When you delete the worker deployment object, Kubernetes automatically deletes any associated worker pods.
$ kubectl get deployments NAME DESIRED CURRENT UP-TO-DATE AVAILABLE AGE netapp-tensorflow-multi-imagenet-worker 1 1 1 1 43m $ kubectl get pods NAME READY STATUS RESTARTS AGE netapp-tensorflow-multi-imagenet-master-ppwwj 0/1 Completed 0 17m netapp-tensorflow-multi-imagenet-worker-654fc7f486-v6725 1/1 Running 0 43m $ kubectl delete deployment netapp-tensorflow-multi-imagenet-worker deployment.extensions "netapp-tensorflow-multi-imagenet-worker" deleted $ kubectl get deployments No resources found. $ kubectl get pods NAME READY STATUS RESTARTS AGE netapp-tensorflow-multi-imagenet-master-ppwwj 0/1 Completed 0 18m
-
Optional: Clean up the master job artifacts. The following example commands show the deletion of the master job object that was created in step 3.

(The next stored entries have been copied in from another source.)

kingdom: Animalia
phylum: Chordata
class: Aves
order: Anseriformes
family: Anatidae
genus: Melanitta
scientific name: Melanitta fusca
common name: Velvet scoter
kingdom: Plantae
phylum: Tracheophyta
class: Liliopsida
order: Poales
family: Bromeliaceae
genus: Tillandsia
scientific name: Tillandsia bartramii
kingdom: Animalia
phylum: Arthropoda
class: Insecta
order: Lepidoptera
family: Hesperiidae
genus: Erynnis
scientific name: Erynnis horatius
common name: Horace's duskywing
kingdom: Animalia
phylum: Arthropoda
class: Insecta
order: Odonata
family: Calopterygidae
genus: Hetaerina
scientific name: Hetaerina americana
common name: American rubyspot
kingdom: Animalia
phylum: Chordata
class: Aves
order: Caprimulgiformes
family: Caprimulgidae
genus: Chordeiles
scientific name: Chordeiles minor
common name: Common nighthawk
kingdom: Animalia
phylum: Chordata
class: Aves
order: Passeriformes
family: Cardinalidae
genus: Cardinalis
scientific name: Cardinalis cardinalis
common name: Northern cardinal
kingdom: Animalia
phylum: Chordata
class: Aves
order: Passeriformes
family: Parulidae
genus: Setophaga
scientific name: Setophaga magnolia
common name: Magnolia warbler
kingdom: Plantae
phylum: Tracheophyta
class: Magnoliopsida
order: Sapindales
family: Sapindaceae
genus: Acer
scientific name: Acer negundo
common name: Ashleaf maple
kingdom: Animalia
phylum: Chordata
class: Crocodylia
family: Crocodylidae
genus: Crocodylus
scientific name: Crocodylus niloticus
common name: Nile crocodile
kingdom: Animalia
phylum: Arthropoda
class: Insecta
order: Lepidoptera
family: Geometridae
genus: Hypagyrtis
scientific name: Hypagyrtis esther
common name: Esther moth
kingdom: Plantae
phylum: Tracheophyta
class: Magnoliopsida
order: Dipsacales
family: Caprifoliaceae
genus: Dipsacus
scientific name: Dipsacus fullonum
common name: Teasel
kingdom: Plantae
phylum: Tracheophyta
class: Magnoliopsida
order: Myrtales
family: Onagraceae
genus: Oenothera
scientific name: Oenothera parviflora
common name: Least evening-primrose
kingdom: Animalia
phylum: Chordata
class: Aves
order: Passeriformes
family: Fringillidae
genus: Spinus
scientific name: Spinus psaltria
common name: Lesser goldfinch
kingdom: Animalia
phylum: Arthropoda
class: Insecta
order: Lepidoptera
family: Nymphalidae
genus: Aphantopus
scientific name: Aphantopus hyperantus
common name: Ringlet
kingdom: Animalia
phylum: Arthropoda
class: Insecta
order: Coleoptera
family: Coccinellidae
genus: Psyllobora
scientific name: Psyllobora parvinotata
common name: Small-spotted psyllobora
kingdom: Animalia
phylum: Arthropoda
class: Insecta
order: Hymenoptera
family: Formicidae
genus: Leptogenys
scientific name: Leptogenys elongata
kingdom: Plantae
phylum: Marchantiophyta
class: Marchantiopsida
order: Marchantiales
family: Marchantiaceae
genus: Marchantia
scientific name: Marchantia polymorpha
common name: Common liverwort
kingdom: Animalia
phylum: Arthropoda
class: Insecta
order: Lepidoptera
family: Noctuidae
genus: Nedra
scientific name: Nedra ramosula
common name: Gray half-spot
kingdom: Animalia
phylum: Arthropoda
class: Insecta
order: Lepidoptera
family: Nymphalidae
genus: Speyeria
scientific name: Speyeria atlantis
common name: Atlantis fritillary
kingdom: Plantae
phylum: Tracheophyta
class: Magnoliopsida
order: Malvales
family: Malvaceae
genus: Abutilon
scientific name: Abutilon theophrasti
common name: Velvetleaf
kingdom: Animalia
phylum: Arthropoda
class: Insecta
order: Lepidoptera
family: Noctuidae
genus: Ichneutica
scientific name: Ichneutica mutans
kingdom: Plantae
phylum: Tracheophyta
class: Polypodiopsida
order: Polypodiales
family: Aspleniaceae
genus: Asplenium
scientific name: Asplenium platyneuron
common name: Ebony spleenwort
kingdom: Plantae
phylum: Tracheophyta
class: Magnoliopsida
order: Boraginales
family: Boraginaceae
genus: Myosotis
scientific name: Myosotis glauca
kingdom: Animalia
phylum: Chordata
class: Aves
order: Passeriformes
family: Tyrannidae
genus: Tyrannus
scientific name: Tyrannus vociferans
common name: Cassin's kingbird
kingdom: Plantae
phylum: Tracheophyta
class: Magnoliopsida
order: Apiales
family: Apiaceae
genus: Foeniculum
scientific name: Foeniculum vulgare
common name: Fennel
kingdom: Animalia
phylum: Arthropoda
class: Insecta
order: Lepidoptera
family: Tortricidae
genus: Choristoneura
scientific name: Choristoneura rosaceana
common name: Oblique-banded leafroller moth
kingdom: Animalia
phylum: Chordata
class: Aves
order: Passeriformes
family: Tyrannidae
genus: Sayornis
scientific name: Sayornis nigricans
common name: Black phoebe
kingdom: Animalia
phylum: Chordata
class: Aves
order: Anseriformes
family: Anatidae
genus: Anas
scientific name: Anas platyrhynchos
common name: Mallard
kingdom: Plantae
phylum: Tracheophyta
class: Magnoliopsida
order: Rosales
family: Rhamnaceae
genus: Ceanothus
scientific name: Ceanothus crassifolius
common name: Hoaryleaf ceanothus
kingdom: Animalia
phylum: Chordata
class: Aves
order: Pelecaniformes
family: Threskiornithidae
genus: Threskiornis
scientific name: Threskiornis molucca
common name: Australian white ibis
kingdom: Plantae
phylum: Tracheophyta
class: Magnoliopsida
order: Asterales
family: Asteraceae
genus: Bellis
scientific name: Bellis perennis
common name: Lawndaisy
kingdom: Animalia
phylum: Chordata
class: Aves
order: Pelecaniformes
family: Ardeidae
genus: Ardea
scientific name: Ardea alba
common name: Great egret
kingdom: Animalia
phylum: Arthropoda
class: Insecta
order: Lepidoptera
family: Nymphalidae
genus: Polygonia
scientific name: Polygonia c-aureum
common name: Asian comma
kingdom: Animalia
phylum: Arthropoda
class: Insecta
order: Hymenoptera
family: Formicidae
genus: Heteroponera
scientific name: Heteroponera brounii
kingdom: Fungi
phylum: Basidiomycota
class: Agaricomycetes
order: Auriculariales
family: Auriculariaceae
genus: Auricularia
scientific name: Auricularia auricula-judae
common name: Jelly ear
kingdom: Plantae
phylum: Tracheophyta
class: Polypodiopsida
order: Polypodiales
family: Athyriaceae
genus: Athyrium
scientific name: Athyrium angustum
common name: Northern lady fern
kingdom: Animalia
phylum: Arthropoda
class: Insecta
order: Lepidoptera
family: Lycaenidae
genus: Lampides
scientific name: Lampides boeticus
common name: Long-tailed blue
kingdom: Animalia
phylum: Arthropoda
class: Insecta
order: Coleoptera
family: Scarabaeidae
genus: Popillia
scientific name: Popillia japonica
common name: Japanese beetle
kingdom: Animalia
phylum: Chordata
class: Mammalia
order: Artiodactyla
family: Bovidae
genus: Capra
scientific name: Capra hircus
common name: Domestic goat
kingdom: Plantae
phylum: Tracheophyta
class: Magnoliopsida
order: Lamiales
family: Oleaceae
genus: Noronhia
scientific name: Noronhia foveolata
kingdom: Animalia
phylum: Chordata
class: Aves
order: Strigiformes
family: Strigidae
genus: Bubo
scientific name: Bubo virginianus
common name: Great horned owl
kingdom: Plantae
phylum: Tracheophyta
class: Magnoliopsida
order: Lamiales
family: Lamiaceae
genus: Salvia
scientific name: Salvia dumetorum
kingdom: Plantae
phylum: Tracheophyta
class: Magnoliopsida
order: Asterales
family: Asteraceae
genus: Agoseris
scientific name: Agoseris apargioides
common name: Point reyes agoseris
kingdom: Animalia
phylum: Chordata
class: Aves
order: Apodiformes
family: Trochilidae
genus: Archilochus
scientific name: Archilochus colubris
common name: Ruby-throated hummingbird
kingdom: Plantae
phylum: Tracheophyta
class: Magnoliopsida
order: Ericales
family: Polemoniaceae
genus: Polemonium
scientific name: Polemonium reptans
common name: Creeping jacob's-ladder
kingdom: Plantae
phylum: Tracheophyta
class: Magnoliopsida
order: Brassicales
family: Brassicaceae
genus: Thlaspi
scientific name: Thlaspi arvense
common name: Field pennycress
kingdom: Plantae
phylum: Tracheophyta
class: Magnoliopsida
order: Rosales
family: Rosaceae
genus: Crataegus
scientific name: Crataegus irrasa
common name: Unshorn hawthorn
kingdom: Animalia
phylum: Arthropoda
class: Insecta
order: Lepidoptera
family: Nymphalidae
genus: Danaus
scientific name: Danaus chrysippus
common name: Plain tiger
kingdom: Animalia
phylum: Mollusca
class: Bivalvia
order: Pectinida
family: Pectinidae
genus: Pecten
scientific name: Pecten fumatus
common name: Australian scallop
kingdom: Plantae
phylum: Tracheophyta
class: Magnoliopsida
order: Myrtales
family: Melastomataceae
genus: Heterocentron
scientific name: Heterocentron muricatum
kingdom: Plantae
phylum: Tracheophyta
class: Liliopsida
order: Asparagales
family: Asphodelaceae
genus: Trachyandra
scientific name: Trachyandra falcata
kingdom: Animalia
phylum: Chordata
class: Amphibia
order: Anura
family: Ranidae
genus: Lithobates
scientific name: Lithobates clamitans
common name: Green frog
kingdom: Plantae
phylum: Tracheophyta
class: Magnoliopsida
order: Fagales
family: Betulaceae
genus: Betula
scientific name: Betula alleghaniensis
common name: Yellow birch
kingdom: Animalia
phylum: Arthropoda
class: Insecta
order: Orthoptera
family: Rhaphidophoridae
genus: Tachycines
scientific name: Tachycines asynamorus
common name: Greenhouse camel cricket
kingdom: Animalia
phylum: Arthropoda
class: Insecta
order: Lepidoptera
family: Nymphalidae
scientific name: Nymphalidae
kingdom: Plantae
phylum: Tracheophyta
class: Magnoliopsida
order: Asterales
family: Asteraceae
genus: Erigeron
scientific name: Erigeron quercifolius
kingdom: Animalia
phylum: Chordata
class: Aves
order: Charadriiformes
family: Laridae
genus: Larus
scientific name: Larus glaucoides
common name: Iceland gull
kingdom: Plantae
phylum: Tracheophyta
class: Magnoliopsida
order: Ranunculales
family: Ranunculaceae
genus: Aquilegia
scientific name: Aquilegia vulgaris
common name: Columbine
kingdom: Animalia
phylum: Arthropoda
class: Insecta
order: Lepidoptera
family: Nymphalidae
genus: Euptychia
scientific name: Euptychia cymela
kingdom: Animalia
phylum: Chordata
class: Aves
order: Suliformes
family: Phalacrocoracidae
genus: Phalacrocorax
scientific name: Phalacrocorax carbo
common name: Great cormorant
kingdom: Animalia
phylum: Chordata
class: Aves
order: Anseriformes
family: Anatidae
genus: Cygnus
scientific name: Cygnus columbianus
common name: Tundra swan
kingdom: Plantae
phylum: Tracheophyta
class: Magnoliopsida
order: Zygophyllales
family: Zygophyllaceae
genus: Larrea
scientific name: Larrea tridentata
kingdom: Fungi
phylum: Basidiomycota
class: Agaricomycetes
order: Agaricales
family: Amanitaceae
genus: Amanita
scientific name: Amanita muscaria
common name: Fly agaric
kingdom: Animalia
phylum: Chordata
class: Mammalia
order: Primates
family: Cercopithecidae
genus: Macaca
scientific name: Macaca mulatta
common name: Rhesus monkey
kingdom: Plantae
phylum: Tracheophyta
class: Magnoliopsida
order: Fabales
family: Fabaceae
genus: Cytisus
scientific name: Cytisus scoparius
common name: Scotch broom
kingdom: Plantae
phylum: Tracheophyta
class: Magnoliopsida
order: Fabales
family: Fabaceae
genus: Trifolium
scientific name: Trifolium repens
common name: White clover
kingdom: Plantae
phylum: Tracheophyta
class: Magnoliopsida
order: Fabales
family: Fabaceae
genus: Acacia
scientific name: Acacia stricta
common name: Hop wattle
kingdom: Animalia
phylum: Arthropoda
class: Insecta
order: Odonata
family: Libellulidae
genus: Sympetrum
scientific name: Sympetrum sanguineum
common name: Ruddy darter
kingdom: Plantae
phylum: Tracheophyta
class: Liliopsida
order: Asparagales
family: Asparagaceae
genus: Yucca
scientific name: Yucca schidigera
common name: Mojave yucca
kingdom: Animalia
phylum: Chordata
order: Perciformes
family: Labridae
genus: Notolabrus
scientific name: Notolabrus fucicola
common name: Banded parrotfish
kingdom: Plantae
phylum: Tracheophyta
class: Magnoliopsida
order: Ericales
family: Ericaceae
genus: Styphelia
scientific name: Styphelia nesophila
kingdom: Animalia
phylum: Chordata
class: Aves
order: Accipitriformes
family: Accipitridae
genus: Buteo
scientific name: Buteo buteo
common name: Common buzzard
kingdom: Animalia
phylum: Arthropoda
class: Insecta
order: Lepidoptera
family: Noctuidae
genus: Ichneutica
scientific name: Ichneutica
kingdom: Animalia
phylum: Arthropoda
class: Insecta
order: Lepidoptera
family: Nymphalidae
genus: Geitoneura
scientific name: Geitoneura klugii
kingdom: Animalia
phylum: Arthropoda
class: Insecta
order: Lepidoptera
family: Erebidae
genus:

When you delete the master job object, Kubernetes automatically deletes any associated master pods.
$ kubectl get jobs NAME COMPLETIONS DURATION AGE netapp-tensorflow-multi-imagenet-master 1/1 5m50s 19m $ kubectl get pods NAME READY STATUS RESTARTS AGE netapp-tensorflow-multi-imagenet-master-ppwwj 0/1 Completed 0 19m $ kubectl delete job netapp-tensorflow-multi-imagenet-master job.batch "netapp-tensorflow-multi-imagenet-master" deleted $ kubectl get jobs No resources found. $ kubectl get pods No resources found.